The director, James Gray, said that he wanted a movie with a “realistic depiction of space travel” but I think he was not very successful. The movements of the characters seemed sometime a little odd and often the laws of physics were broken: a twenty-day trip to Mars? Eighty days to Neptune? You can sure have ships with bigger acceleration but I doubt that human would be able to survive them (and they didn’t look like accelerating a lot in the movie). Also, no matter what kind of radio communication you are using (even with a laser beam) you are limited to the speed of light and transmitting a message to Neptune would take some time (certainly over three hours in each direction), therefore you cannot get an immediate response !

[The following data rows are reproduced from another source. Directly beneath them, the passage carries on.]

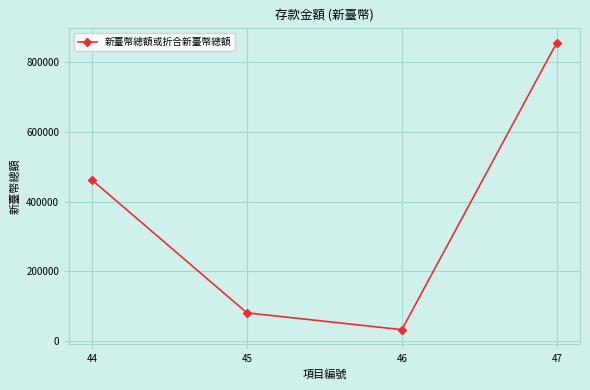

Between 45 and 47, which is larger?

47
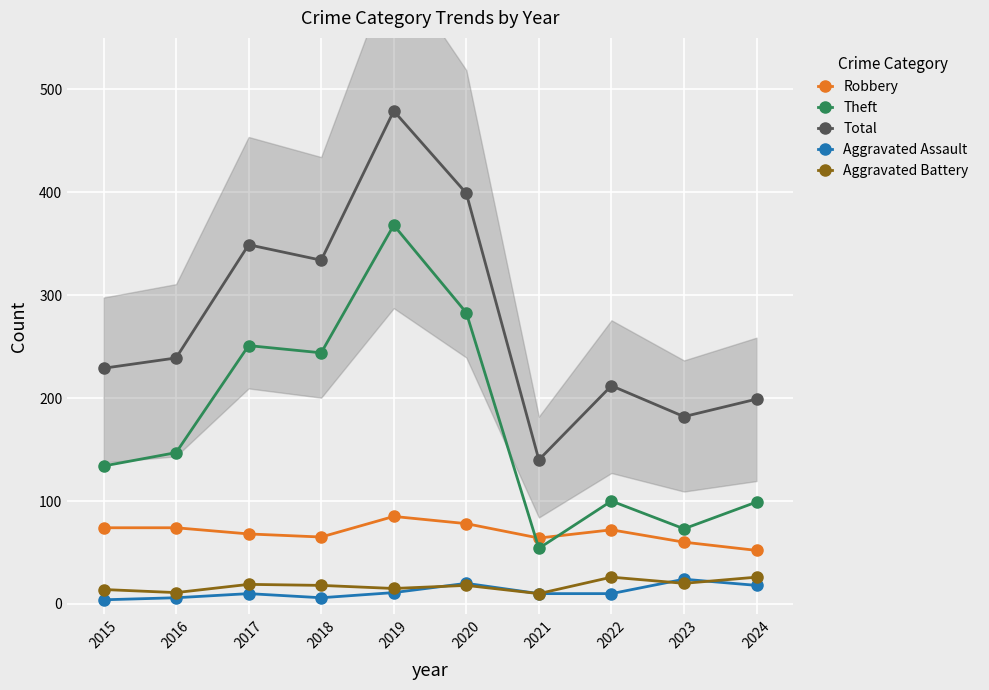

Rank the series by their maximum value, from lowest to highest.

Aggravated Assault, Aggravated Battery, Robbery, Theft, Total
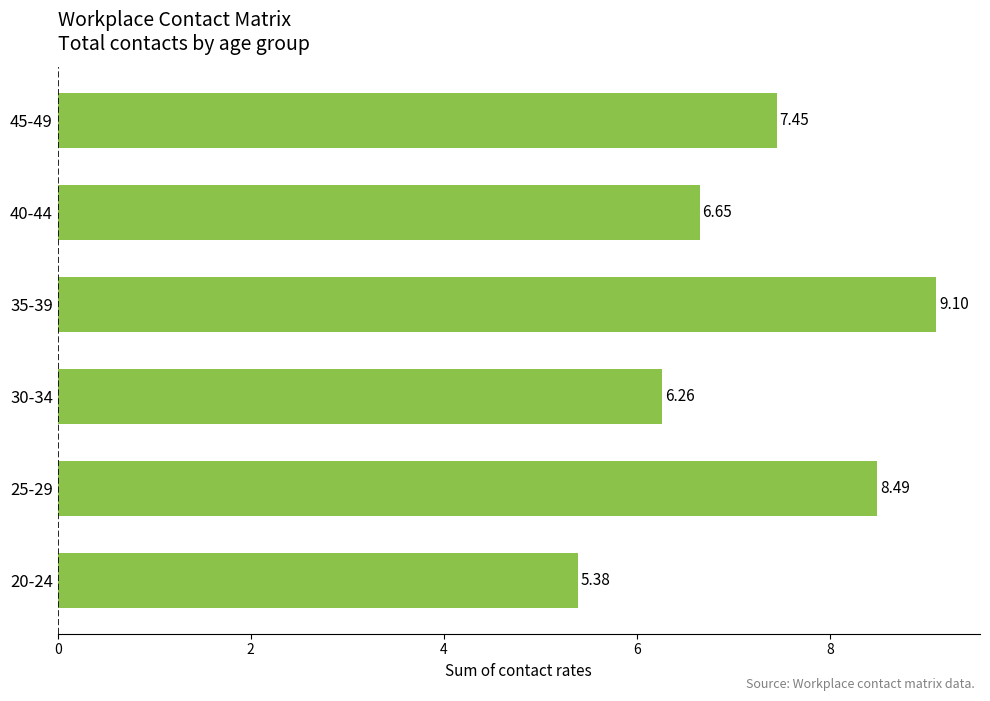

What is the average value?

7.2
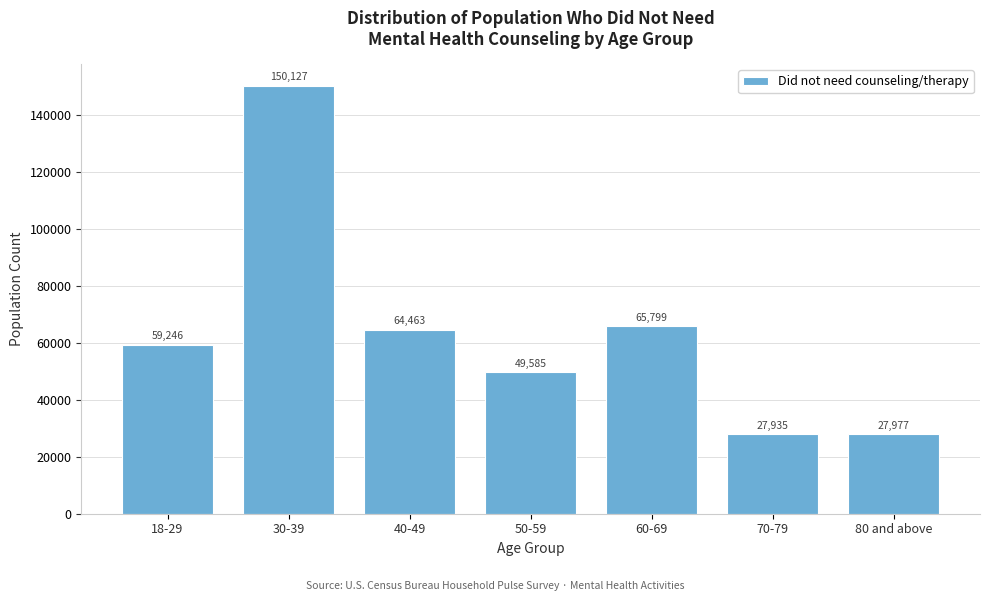

Reading left to right, transcribe all the data shown in this chart.

18-29=59246	30-39=150127	40-49=64463	50-59=49585	60-69=65799	70-79=27935	80 and above=27977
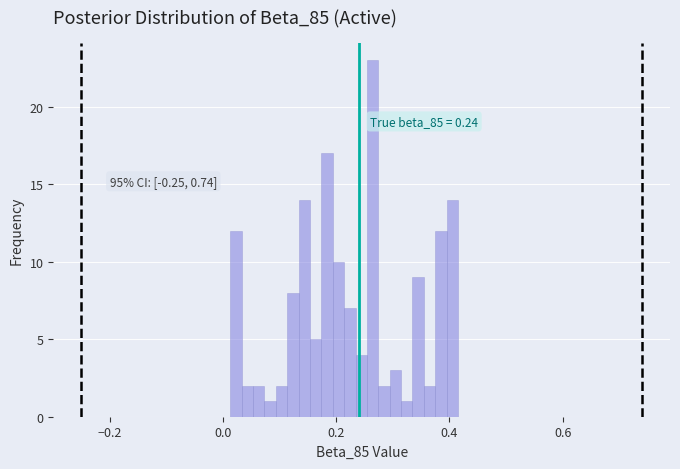

Read against the x-axis, roughly where is the centre of the tallest bar?

0.26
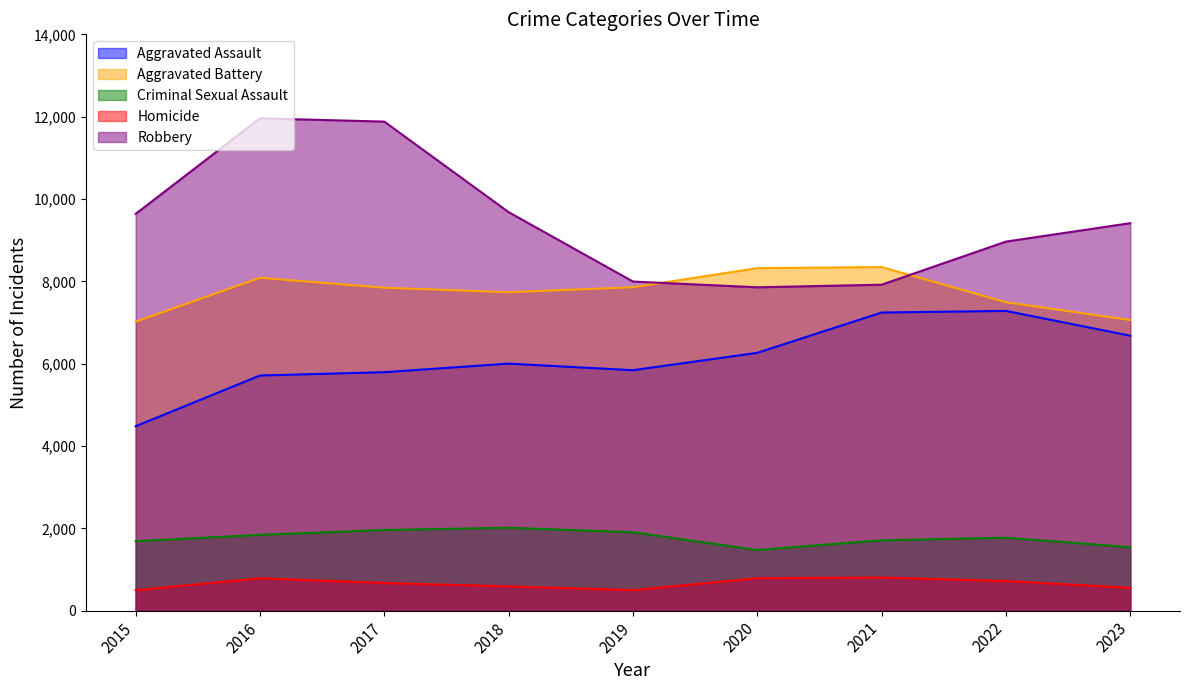

Reading left to right, transcribe all the data shown in this chart.

Aggravated Assault: 2015=4480	2016=5712	2017=5793	2018=6001	2019=5841	2020=6263	2021=7242	2022=7281	2023=6679
Aggravated Battery: 2015=7019	2016=8086	2017=7845	2018=7735	2019=7857	2020=8320	2021=8347	2022=7492	2023=7060
Criminal Sexual Assault: 2015=1688	2016=1841	2017=1960	2018=2014	2019=1904	2020=1473	2021=1709	2022=1773	2023=1542
Homicide: 2015=496	2016=786	2017=672	2018=589	2019=498	2020=787	2021=804	2022=720	2023=555
Robbery: 2015=9638	2016=11960	2017=11880	2018=9681	2019=7995	2020=7855	2021=7918	2022=8965	2023=9413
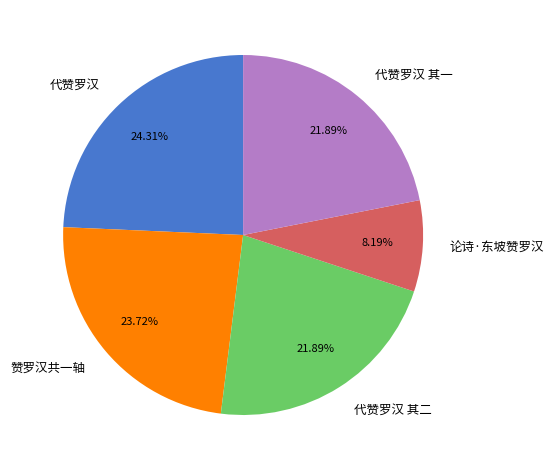

Is it true that 代赞罗汉 其一 is 22% of the pie?

True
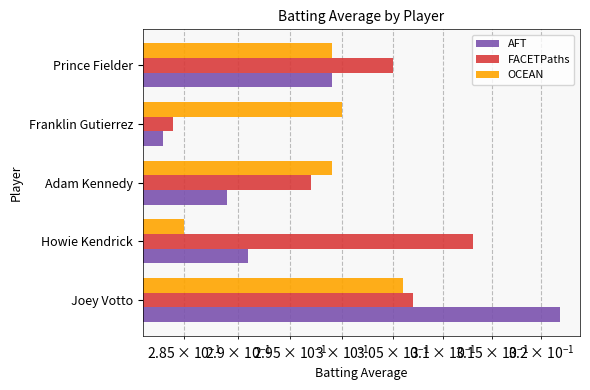

Reading right to left, list all the values displayed in this chart.

AFT: 0.3	0.3	0.3	0.3	0.3
FACETPaths: 0.3	0.3	0.3	0.3	0.3
OCEAN: 0.3	0.3	0.3	0.3	0.3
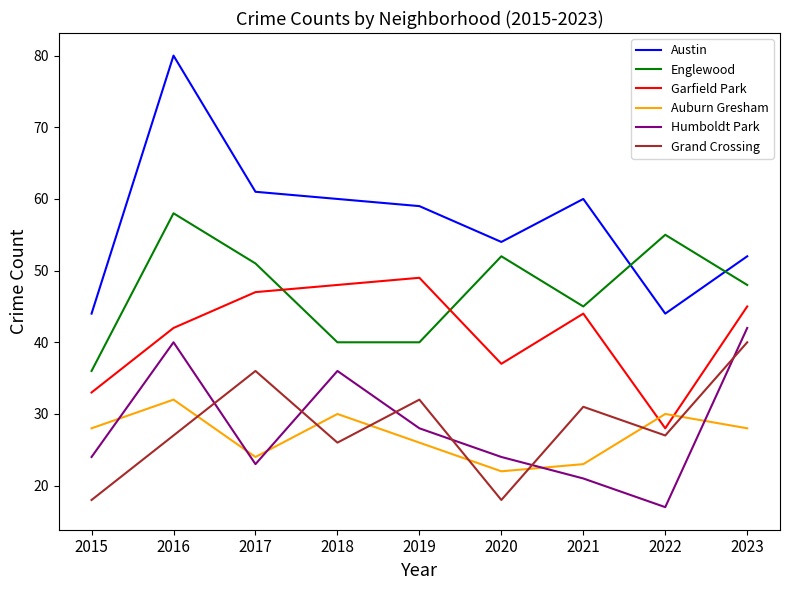

True or false: Auburn Gresham has more than 0 interior local peaks.

True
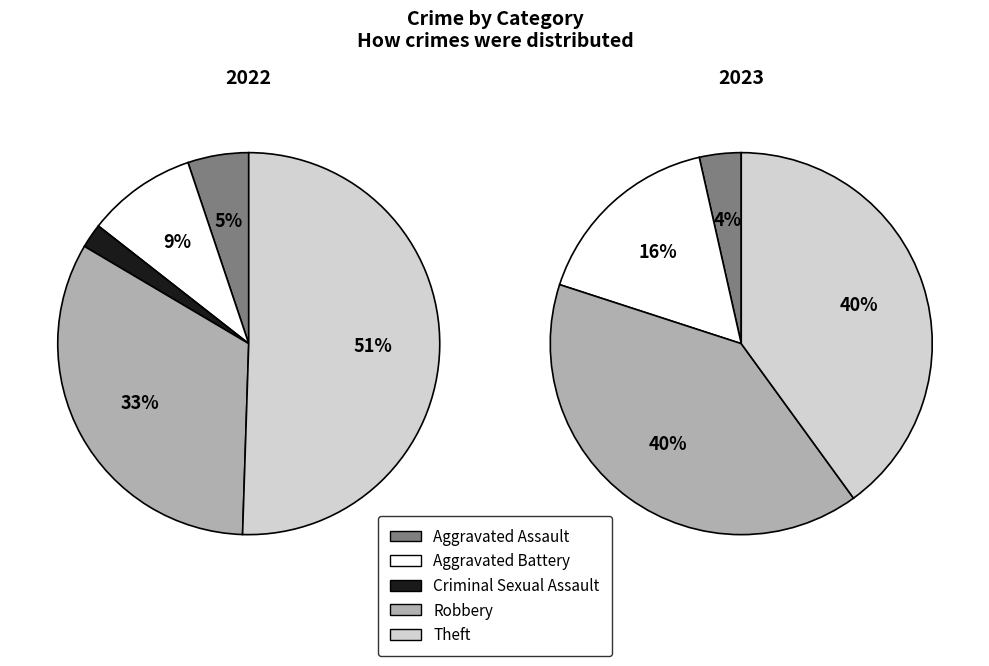

Count the number of slices in the pie.

5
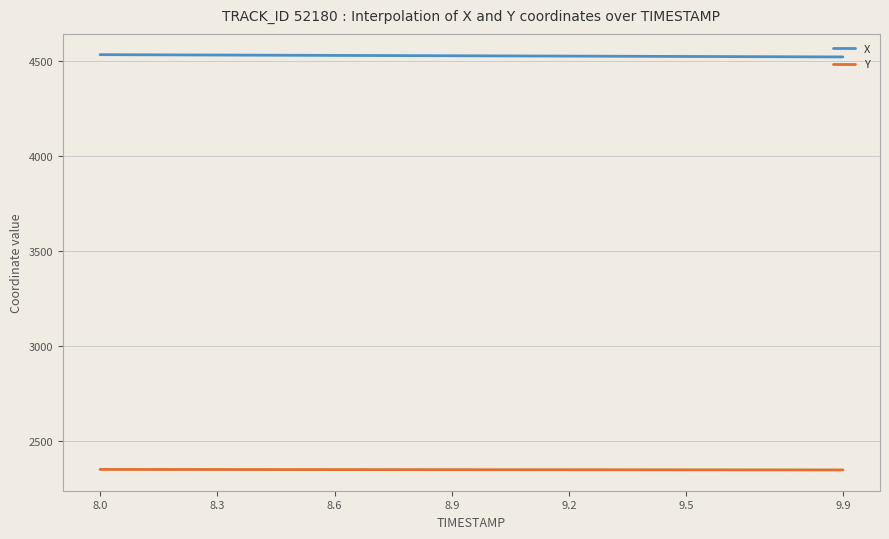

What is the highest value of the X series?

4535.6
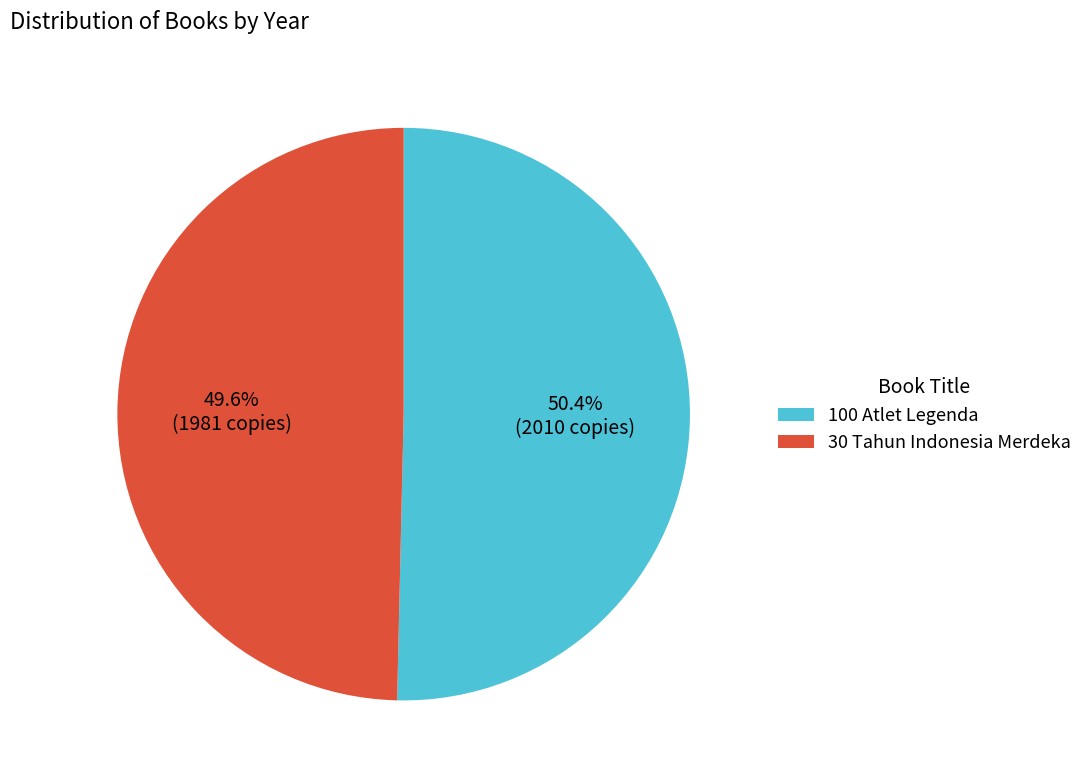

Rank the categories by value from highest to lowest.

100 Atlet Legenda, 30 Tahun Indonesia Merdeka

It is said that the movie is set in the “near future” and that also is doubtful. Space elevator, significant bases on the Moon, a base on Mars, all this cannot happen in a few decades. Maybe in a couple of centuries, considering how slow humanity has been doing space exploration lately. Also, the world in which the movie is set seems quite interesting — even if it is barely glimpsed at. Everything looks computer controlled, people are kept on a tight leash with constant psych eval and mood altering drugs to keep them “happy” and well behaved. It is maybe a 1984-style dictature? Everyone seems to have strong religious belief, so maybe a very conservative and fundamentalist world? The movie doesn’t offer enough clues to say so with certainty. Or maybe the Millenials / strawberry generation needed this level of protection and control to survived and feel safe in a “difficult” future?
However, despite its slow pace, technical flaws and lack of action, Ad Astra remains a beautiful movie, with great photography, excellent special effects, good actors and acting (Brad Pitt, Tommy Lee Jones, Ruth Negga, Liv Tyler, and Donald Sutherland) and a very interesting subject (solitude, family bonds and commitment). The movie made a slim profit at the box office and was well-received by the critics (with a rating of 6.6 on IMDb and 84% on Rotten Tomatoes) but was not as well appreciated by the public (audience score of 40% on Rotten Tomatoes). People probably found it not as exciting as they were expecting because it feels more like a psychological drama than a sci-fi action movie. It is stimulating to the mind, but only mildly entertaining…
All in all, I found Ad Astra disappointing but still worth watching. Anyway, catch it on TV or on DVD (maybe from the library) and be the judge yourself.